旭化成エレクトロニクスが実現するAIとセンシング技術の融合
旭化成エレクトロニクス株式会社が、米国のスタートアップAizip, Inc.との協業により、革新的なAIを活用したセンシングソリューションを提供することを発表しました。この新たな取り組みは、高齢者の健康支援を目的とした次世代ヘルスケア機器への応用を目指しています。
2つの画期的な技術
この協業によって導入されるのは、
ミリ波レーダーによるリアルタイム嚥下検知技術と、
筋電(EMG)信号を用いたジェスチャー認識技術の2つのAI関連センシング技術です。これらの技術は、専門知識がなくても簡単に高度なセンシング機能を製品に取り入れられる利点を持ち、電子機器メーカーのニーズに応えます。
ミリ波レーダーによる嚥下検知技術
日本では、誤嚥による肺炎が深刻な問題となっています。厚生労働省の統計によると、65歳以上の高齢者がその多くを占めており、米国でも同様の事象が見受けられます。この課題に対応するため、旭化成のミリ波レーダー技術は、非接触で嚥下音を測定し、リアルタイムでその状態をモニタリング可能とします。これにより、高齢者が安全に飲食できる環境を提供することが期待されます。
筋電信号を利用したジェスチャー認識技術
さらに、筋電信号を用いた新しいジェスチャー認識技術では、微弱な電気信号を検出するチップ「AK05611」が前腕の筋肉の動きを捉えます。この技術をスマートウォッチに搭載することで、タッチ操作をせずにデバイスを直感的に操作できるようになります。特に、緊急時には、特定のジェスチャーで即座にアラートを送ることができ、ユーザーの安全をサポートします。
プライバシーに配慮した設計
この協業におけるAizipのAIモデルは、データをクラウドに送信することなく端末内で処理し、プライバシーを守ります。
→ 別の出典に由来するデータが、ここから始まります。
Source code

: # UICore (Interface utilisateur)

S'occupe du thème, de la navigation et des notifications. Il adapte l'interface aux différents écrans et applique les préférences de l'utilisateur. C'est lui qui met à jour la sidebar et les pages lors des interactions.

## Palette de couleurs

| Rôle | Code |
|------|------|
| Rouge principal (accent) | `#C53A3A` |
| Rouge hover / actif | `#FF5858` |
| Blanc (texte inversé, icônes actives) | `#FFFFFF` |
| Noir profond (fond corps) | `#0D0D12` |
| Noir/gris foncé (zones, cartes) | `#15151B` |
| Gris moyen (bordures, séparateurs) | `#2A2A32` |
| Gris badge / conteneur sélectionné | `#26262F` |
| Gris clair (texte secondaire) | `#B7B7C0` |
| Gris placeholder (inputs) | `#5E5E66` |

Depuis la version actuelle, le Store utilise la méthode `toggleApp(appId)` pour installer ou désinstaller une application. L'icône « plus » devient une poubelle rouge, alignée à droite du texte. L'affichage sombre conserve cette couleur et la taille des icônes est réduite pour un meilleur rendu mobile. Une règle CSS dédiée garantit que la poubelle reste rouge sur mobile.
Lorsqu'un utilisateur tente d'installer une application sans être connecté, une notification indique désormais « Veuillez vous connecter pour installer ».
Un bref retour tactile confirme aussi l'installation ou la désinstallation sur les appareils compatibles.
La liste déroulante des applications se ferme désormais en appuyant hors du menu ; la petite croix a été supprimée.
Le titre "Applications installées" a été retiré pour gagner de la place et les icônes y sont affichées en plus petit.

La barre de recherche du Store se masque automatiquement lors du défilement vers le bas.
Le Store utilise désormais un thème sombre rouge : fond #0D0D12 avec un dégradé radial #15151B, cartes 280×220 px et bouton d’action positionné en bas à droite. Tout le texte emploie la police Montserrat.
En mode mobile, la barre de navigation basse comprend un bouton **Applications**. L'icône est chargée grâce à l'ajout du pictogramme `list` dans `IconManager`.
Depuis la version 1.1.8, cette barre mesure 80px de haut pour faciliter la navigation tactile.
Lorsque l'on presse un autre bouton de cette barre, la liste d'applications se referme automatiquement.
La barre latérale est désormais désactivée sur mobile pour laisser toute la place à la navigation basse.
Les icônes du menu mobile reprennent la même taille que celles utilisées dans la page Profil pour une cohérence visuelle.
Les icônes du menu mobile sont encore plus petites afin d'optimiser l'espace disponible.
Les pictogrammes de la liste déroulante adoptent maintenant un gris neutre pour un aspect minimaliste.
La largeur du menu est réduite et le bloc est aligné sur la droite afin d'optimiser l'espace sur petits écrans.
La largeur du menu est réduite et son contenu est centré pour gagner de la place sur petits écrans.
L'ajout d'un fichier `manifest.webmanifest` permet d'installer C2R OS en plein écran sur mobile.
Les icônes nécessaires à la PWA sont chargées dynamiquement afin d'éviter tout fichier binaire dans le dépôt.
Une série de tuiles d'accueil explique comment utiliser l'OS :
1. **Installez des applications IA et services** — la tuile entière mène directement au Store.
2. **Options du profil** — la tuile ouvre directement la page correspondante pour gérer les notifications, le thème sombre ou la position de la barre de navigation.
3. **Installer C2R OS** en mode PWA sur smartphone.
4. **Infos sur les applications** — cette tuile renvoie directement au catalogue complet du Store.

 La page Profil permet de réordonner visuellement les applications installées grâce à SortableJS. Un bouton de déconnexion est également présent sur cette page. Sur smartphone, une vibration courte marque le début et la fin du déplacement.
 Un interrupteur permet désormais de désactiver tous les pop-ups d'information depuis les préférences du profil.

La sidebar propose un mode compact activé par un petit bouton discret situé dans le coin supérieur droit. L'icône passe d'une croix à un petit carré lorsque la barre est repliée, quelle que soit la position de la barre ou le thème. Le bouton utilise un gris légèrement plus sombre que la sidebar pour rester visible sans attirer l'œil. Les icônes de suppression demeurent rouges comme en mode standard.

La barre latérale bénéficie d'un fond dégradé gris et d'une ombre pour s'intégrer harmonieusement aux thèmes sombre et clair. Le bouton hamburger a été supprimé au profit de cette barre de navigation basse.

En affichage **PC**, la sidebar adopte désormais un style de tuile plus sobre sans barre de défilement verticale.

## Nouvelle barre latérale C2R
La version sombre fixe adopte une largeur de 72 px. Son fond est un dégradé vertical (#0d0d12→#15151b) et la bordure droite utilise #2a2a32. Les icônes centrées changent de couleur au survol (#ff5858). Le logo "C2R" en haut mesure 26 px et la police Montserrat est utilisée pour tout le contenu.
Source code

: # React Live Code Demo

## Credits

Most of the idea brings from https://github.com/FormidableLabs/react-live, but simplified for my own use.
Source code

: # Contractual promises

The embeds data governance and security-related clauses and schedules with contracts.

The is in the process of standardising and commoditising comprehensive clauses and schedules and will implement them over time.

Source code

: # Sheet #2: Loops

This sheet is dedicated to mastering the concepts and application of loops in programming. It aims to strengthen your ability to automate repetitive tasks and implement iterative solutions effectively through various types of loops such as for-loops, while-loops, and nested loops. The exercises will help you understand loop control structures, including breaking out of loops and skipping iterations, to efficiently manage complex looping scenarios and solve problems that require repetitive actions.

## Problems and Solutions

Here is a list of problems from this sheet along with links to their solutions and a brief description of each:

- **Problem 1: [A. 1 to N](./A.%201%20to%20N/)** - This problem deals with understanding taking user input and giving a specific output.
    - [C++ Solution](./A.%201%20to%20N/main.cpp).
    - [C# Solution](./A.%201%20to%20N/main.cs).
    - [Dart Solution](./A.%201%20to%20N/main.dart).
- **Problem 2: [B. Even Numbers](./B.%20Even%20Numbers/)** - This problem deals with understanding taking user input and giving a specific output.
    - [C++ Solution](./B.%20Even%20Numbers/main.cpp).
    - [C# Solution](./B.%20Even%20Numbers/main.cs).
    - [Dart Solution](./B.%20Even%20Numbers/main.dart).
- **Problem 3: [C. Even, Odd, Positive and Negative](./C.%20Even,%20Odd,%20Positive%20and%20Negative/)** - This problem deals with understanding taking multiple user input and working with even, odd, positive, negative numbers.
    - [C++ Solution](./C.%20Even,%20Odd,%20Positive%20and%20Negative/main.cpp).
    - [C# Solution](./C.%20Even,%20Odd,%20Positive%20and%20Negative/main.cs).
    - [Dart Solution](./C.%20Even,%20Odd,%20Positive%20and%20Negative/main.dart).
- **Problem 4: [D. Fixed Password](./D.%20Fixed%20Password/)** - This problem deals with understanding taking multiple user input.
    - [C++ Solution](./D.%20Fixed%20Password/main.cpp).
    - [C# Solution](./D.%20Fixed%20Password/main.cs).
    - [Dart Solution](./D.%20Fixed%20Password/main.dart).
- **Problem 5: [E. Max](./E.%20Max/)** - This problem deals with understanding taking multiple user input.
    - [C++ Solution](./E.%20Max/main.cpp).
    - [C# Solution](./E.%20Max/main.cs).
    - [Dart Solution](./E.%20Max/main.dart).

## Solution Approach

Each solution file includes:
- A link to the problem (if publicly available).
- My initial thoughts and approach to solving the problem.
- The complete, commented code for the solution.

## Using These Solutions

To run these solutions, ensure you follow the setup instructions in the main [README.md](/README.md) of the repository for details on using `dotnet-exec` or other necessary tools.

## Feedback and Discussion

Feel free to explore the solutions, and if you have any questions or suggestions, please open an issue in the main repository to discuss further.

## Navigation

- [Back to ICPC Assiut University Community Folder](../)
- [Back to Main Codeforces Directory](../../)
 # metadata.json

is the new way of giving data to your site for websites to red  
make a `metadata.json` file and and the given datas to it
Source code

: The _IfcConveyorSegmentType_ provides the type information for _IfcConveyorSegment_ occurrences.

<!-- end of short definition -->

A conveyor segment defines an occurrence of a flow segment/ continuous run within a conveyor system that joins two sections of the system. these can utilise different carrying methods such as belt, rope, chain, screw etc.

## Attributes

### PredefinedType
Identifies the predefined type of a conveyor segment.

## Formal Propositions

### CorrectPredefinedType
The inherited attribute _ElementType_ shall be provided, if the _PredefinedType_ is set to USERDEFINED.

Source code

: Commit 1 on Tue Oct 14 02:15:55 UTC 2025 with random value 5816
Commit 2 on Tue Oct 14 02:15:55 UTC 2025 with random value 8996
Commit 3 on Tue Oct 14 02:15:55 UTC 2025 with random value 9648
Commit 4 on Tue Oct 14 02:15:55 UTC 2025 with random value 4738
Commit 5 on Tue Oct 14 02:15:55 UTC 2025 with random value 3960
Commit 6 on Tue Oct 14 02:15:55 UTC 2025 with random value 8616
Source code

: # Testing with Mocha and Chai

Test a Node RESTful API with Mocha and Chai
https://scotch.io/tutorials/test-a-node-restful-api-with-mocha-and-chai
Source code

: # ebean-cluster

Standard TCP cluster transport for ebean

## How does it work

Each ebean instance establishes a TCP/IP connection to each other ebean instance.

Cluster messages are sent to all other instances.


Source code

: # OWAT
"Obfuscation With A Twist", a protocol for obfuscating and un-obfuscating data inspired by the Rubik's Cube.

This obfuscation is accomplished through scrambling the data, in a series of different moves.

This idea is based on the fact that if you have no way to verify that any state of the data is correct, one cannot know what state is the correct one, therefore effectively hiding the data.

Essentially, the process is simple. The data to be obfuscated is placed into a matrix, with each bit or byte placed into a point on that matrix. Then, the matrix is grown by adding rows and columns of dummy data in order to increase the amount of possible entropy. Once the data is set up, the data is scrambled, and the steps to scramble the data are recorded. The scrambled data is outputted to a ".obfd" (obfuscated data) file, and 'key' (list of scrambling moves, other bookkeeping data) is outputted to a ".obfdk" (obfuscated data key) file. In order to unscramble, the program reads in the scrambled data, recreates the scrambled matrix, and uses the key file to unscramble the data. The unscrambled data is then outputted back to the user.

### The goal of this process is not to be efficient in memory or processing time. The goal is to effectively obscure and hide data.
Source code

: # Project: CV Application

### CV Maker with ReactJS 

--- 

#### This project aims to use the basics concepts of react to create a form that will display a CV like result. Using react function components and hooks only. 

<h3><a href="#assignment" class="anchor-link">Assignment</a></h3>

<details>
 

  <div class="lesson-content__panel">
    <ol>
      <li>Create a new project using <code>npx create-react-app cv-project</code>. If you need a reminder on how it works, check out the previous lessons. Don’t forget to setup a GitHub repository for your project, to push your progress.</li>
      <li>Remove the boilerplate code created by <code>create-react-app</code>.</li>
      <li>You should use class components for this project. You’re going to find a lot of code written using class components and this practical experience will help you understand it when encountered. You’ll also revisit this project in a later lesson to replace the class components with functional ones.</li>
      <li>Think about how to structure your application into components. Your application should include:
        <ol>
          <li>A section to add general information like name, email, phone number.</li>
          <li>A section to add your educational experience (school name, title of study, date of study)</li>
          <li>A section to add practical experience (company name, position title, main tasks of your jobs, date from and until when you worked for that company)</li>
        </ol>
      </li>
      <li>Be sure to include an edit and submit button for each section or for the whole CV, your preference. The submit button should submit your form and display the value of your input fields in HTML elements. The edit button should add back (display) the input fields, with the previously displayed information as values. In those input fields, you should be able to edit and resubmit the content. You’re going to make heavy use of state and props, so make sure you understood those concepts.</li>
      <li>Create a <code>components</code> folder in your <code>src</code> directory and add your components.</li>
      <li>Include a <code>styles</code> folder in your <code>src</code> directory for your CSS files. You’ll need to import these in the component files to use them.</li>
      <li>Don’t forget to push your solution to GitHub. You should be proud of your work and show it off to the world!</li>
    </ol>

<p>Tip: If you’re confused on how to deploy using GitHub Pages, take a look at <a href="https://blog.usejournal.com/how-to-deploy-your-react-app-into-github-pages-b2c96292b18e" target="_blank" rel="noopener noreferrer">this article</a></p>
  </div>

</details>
そのため、迅速な対応が求められる場面でもストレスなく使用できる設計となっています。
ローンチ予定と今後の展開
この革新的な技術は、2026年にラスベガスで開催される「CES® 2026」にて発表される予定です。デジタルヘルスやウェアラブルデバイスだけでなく、産業機器やスマートホーム分野へも幅広く展開する可能性を秘めています。
まとめ
旭化成エレクトロニクスとAizipの協業は、高齢者の健康を支えるセンシング技術の新たな可能性を切り拓きます。AIとセンシング技術の融合によって、これまでにない付加価値が生まれ、未来のヘルスケアを支える道が開かれるでしょう。これからの展開に注目です。